§ **Consignes de travail**
Recopiez à l'identique le passage de l'extrait sur les cookies qui commence par « La présence des » et se poursuit jusqu'à « voir cet article.) ».

§ **Extrait choisi**
Le droit applicable en Europe
En raison de ce qui précède, on voit partout des bandeaux nous informant qu’en poursuivant notre navigation, nous acceptons l’utilisation des cookies à des fins statistiques et de personnalisation. Les cookies sont de petits fichiers installés par les sites et services sur vos appareils. Ils servent par exemple à maintenir une connexion à un compte, à se souvenir de votre panier d’achats, etc. Mais ils peuvent aussi servir à pister un internaute et à transmettre des informations sur son comportement et ses habitudes en ligne dans un but d’analyse et de suivi publicitaire.
Le GDPR sera applicable à partir du 25 mai 2018. Concernant les cookies, le considérant 30 du GDPR dispose que
les personnes physiques peuvent se voir associer, par les appareils, applications, outils et protocoles qu’elles utilisent, des identifiants en ligne tels que des adresses IP et des témoins de connexion (“cookies”) ou d’autres identifiants, par exemple des étiquettes d’identification par radiofréquence. Ces identifiants peuvent laisser des traces qui, notamment lorsqu’elles sont combinées aux identifiants uniques et à d’autres informations reçues par les serveurs, peuvent servir à créer des profils de personnes physiques et à identifier ces personnes.
La présence des bandeaux susmentionnés vise à recueillir le consentement des visiteurs pour traiter des données personnelles et/ou les suivre à la trace. Pour rappel, avec le GDPR, le consentement devrait être donné par un acte positif clair par lequel la personne concernée manifeste de façon libre, spécifique, éclairée et univoque son accord au traitement des données à caractère personnel la concernant. (En ce qui concerne le consentement et le GDPR, voir cet article.)
Un nouveau règlement, qui remplacera la directive 2002/58/CE devrait bientôt voir le jour dans l’Union européenne. La version du mois de janvier 2017 de ce projet de règlement (ePrivacy Regulation) prévoit que
l’acte [par lequel le visiteur consent au traitement de données] peut être considéré comme positif, par exemple, si les utilisateurs finaux sont tenus de sélectionner volontairement l’option “accepter les cookies de tiers” pour confirmer leur consentement et s’ils reçoivent les informations nécessaires pour effectuer leur choix. À cette fin, il y a lieu d’imposer aux fournisseurs de logiciels permettant d’accéder à Internet l’obligation de faire en sorte qu’au moment de l’installation, les utilisateurs finaux soient informés de la possibilité de choisir leurs paramètres de confidentialité parmi les diverses options proposées et soient invités à opérer un choix.

§ **Informations fournies**
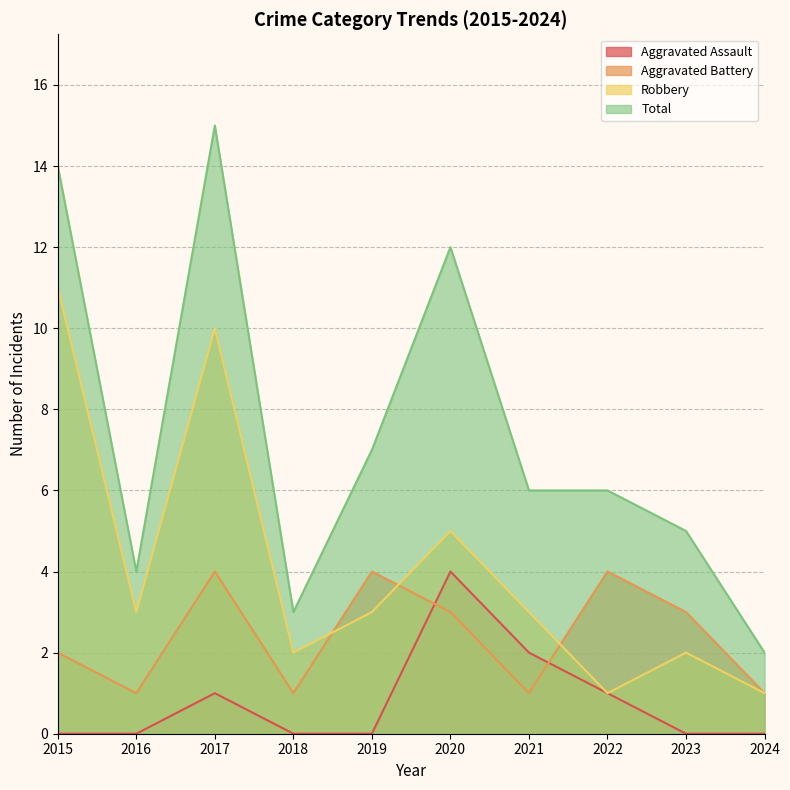

At which category does Aggravated Battery reach its first local peak?

2017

§ **Votre réponse**
La présence des bandeaux susmentionnés vise à recueillir le consentement des visiteurs pour traiter des données personnelles et/ou les suivre à la trace. Pour rappel, avec le GDPR, le consentement devrait être donné par un acte positif clair par lequel la personne concernée manifeste de façon libre, spécifique, éclairée et univoque son accord au traitement des données à caractère personnel la concernant. (En ce qui concerne le consentement et le GDPR, voir cet article.)